WHAT YOU SHOULD DO:
Write out all the data verbatim. Skip images.

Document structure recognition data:
- - - - - - -
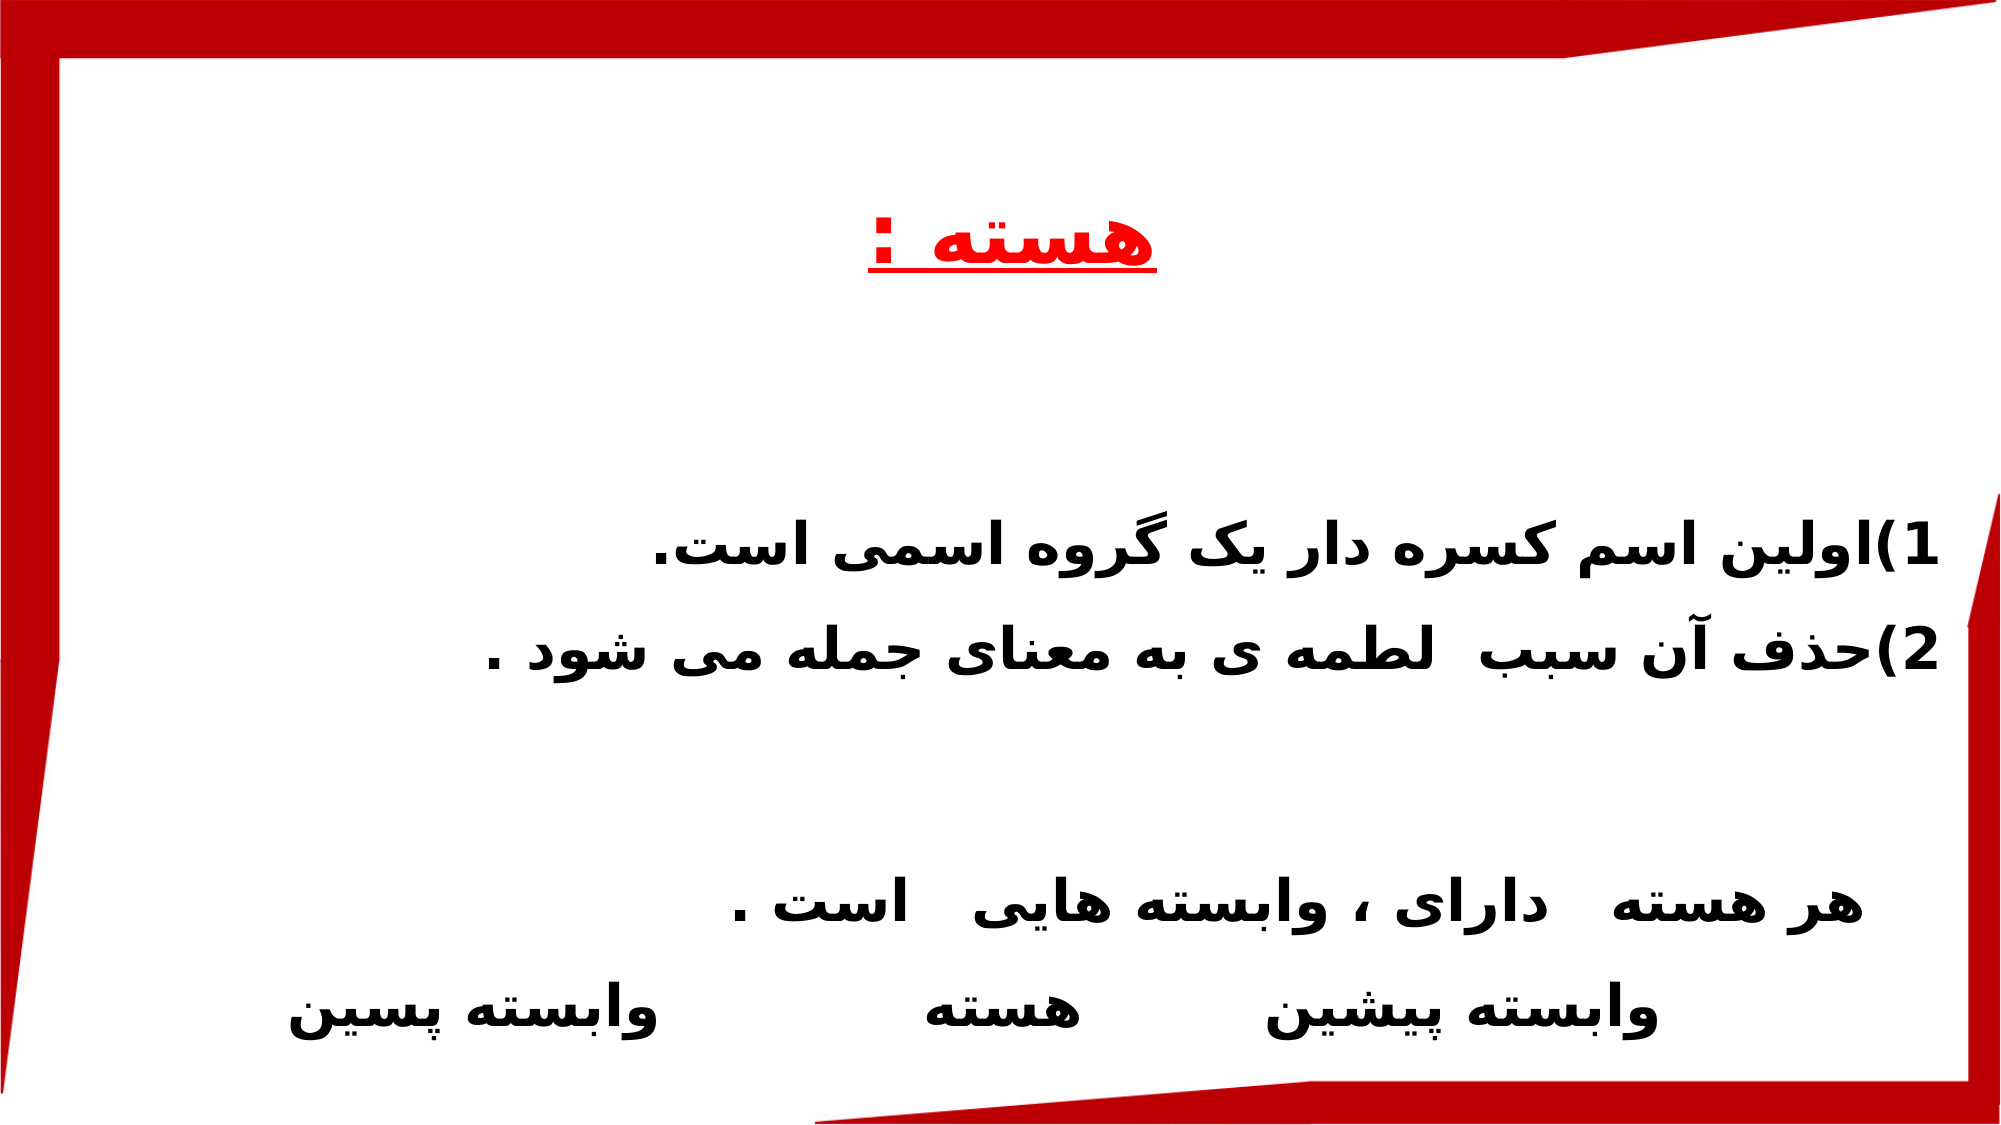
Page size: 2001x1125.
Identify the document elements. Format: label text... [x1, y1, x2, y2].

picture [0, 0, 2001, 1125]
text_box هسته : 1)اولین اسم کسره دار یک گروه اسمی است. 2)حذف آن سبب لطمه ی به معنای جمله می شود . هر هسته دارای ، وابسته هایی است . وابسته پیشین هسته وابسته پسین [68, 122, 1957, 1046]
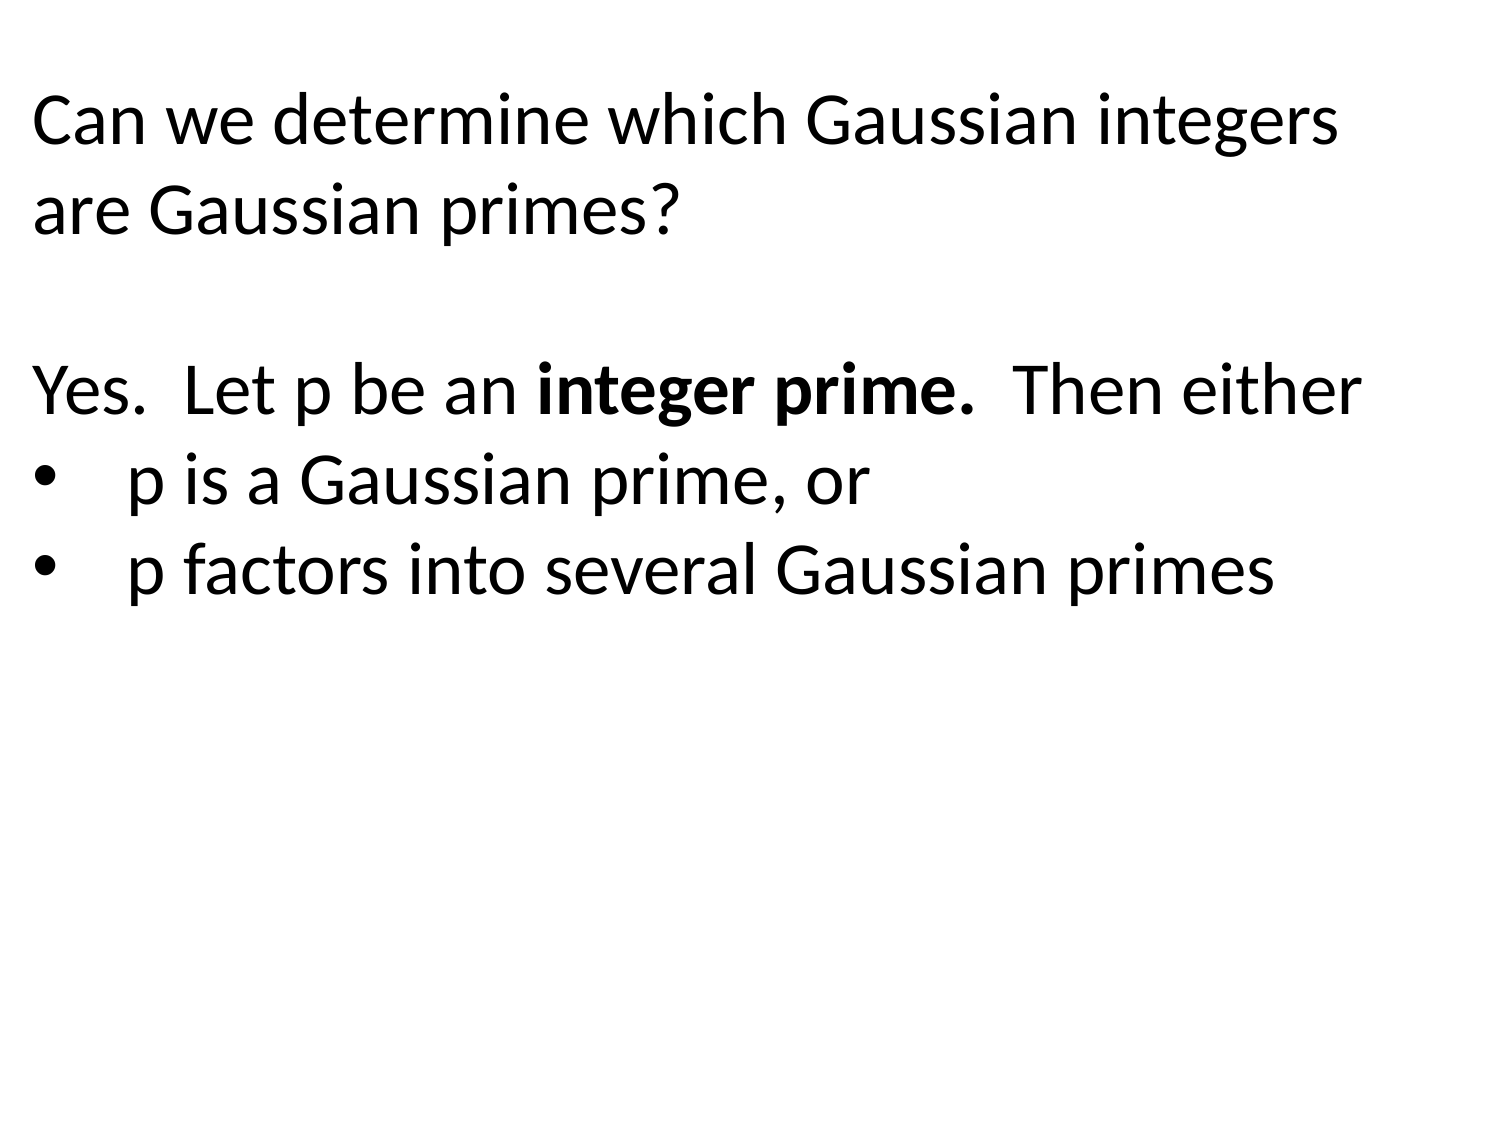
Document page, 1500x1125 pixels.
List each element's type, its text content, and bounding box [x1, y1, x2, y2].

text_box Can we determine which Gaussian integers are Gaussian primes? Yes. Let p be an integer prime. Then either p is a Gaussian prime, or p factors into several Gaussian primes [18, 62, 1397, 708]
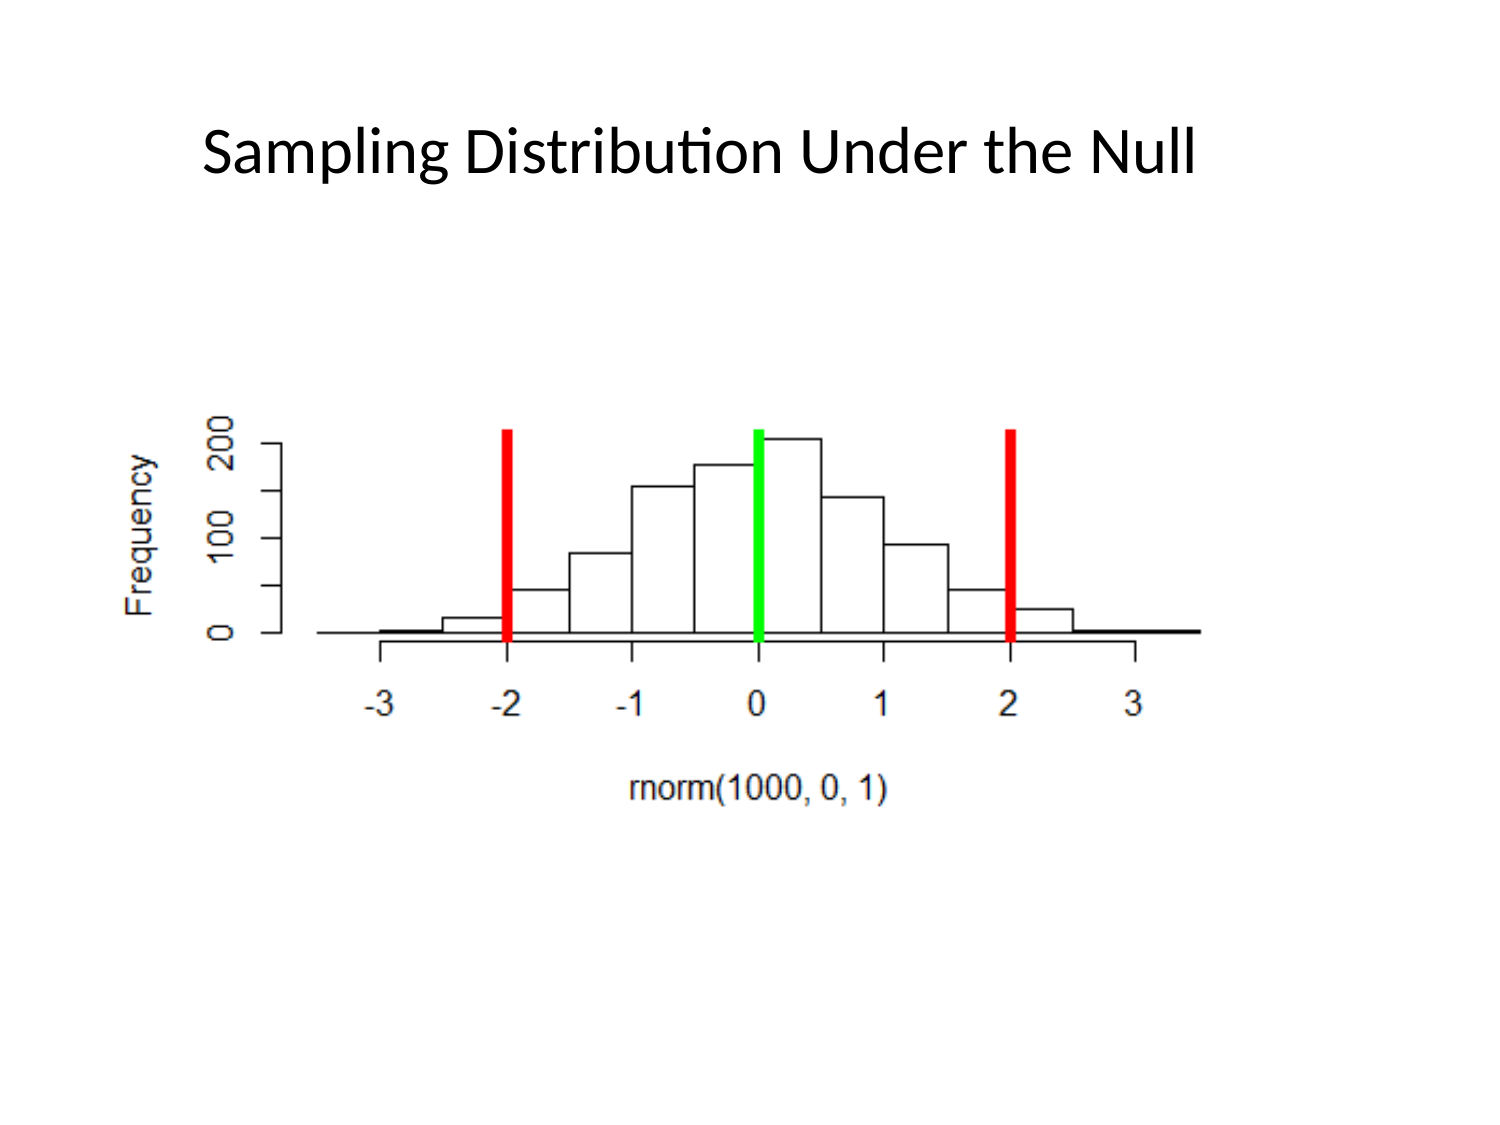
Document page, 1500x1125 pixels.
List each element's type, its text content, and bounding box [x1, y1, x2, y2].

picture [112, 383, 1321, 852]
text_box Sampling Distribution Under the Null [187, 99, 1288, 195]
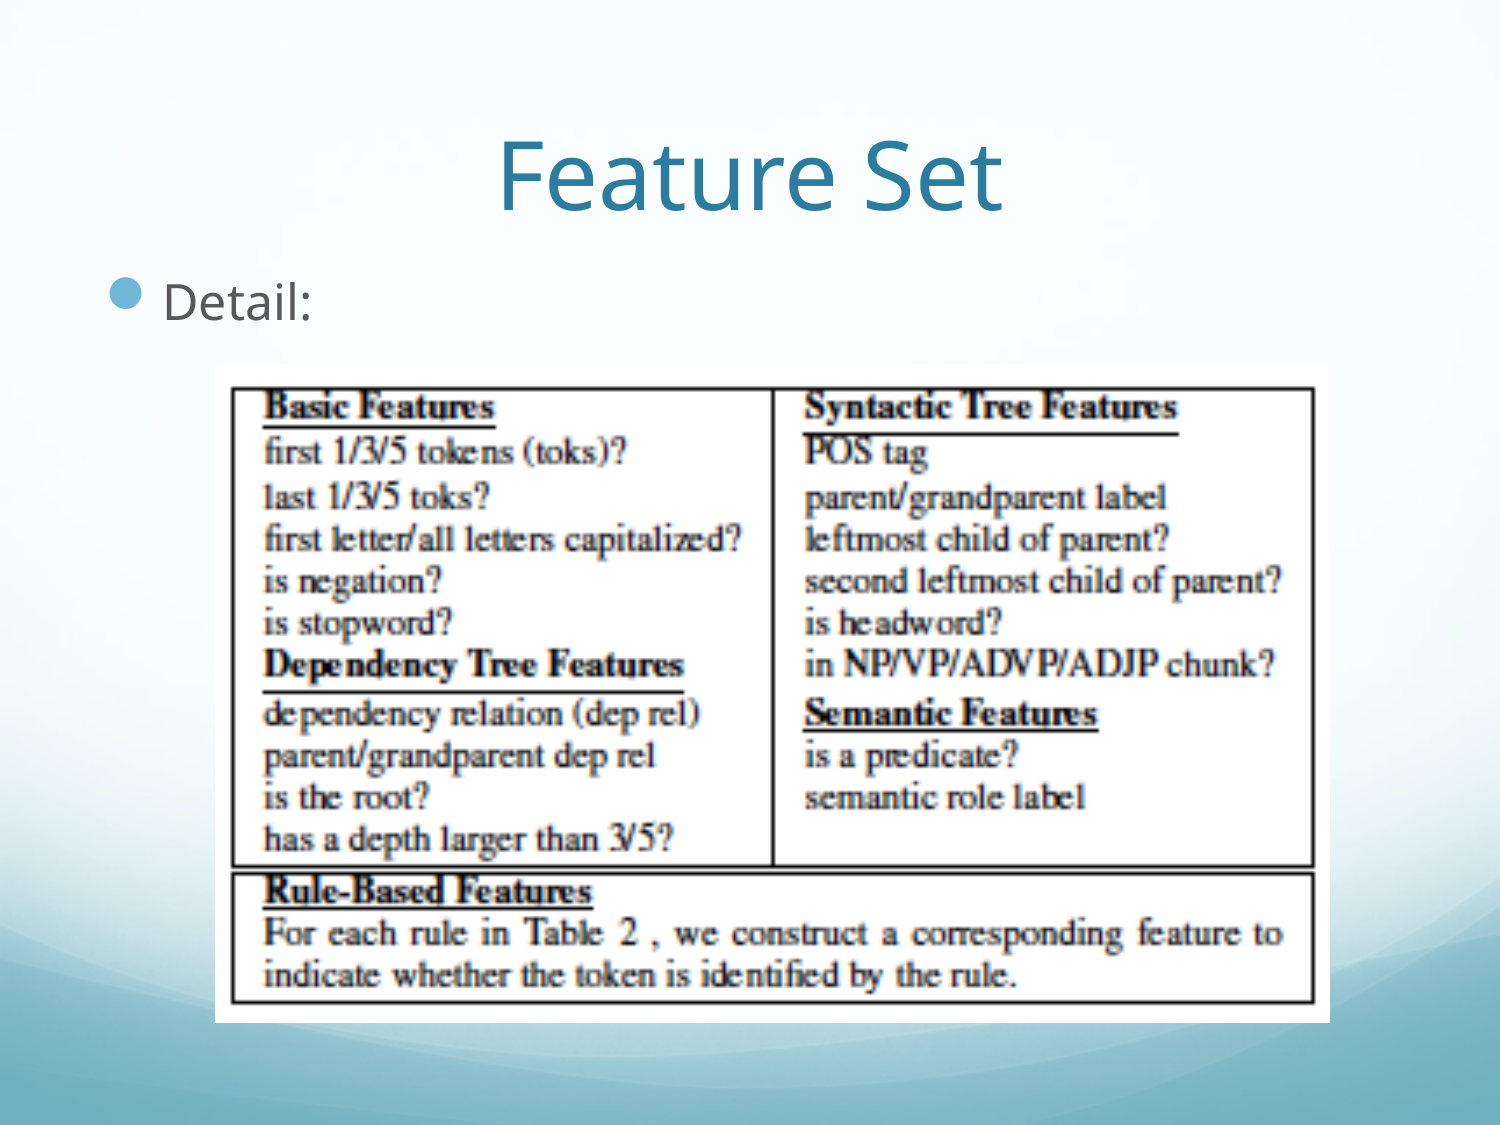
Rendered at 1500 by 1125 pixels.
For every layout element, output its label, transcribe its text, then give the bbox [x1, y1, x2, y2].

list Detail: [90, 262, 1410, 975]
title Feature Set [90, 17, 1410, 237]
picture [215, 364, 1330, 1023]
- - - - - - -
RESULT:
Page size: 2001x1125.
Identify the document elements. Format: label text... [x1, y1, x2, y2].

picture [0, 0, 2001, 1125]
text_box هسته : 1)اولین اسم کسره دار یک گروه اسمی است. 2)حذف آن سبب لطمه ی به معنای جمله می شود . هر هسته دارای ، وابسته هایی است . وابسته پیشین هسته وابسته پسین [68, 122, 1957, 1046]
Document page, 1500x1125 pixels.
List each element's type, its text content, and bounding box [x1, y1, x2, y2].

text_box Can we determine which Gaussian integers are Gaussian primes? Yes. Let p be an integer prime. Then either p is a Gaussian prime, or p factors into several Gaussian primes [18, 62, 1397, 708]
Document page, 1500x1125 pixels.
List each element's type, its text content, and bounding box [x1, y1, x2, y2].

picture [112, 383, 1321, 852]
text_box Sampling Distribution Under the Null [187, 99, 1288, 195]
Rendered at 1500 by 1125 pixels.
For every layout element, output its label, transcribe its text, then give the bbox [x1, y1, x2, y2].

list Detail: [90, 262, 1410, 975]
title Feature Set [90, 17, 1410, 237]
picture [215, 364, 1330, 1023]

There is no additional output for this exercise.